Hace poco me mudé a Shin-Koiwa. Un día, mientras esperaba a un amigo en la puerta de boletos de la estación, noté en el mostrador del personal al “empleado perro” que se muestra en la foto de abajo. Al ver esa cara trabajando diligentemente con mascarilla, acorde con los tiempos, pensé que era demasiado adorable y, de forma egoísta, le tomé una foto.

Para quienes viven en Japón, personajes mascota como este quizá sean familiares y cotidianos, pero para mí fueron entrañables.
También pienso que las máquinas expendedoras de abajo no son unas máquinas expendedoras ordinarias.

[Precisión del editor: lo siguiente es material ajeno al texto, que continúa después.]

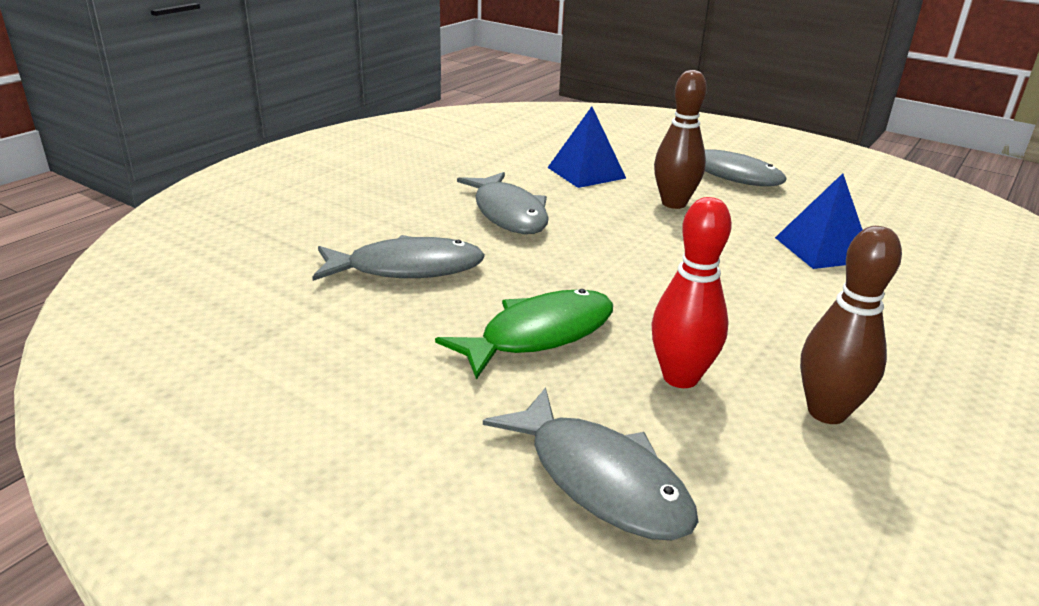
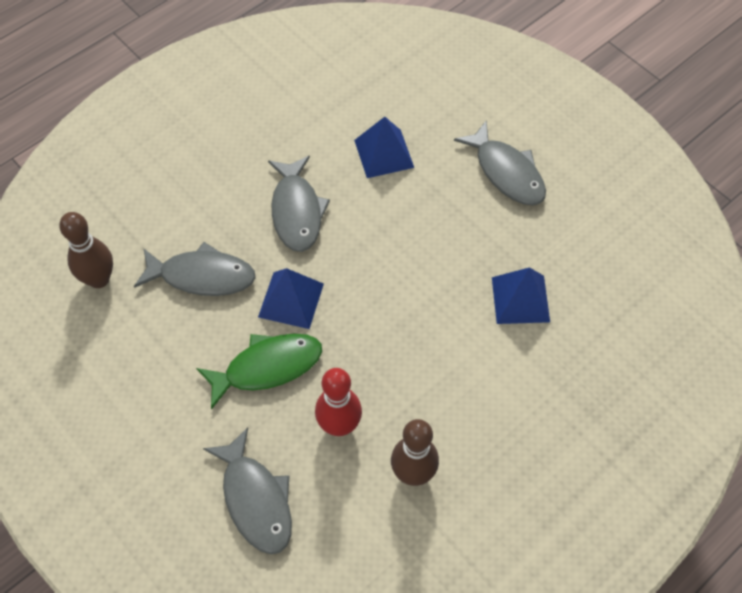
camera: 15 degrees right, 30 degrees up
(539, 276) = (291, 300): none -> blue pyramid
(674, 203) = (435, 214): brown bowling pin -> brown bowling pin (99, 279)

En las ciudades japonesas, a menudo se ve a hombres y mujeres mayores paseando o llevando de compras a sus mascotas en carritos para mascotas, como se muestra en la foto de abajo.
La primera vez que vi uno, pensé que era increíblemente adorable.
Nunca había visto un carrito para mascotas así en China, así que creo que este carrito es muy práctico y fácil de usar.

Crié desde segundo grado de primaria a una perrita blanca llamada GUAIGUAI. Cuando era estudiante de tercer año de universidad, GUAIGUAI tenía 14 años y, como ya estaba envejeciendo, falleció de forma natural.

Durante sus últimos meses, incluso cuando quería sacarla a pasear, no tenía fuerzas y no podía caminar a ningún lado.
Así que siempre la llevaba en una bolsa, pero quizá el trayecto no era cómodo y ella no parecía feliz.
En ese momento, de verdad deseé que tuviéramos un carrito para mascotas como este.
Eso es todo por lo que comparto hoy. Gracias.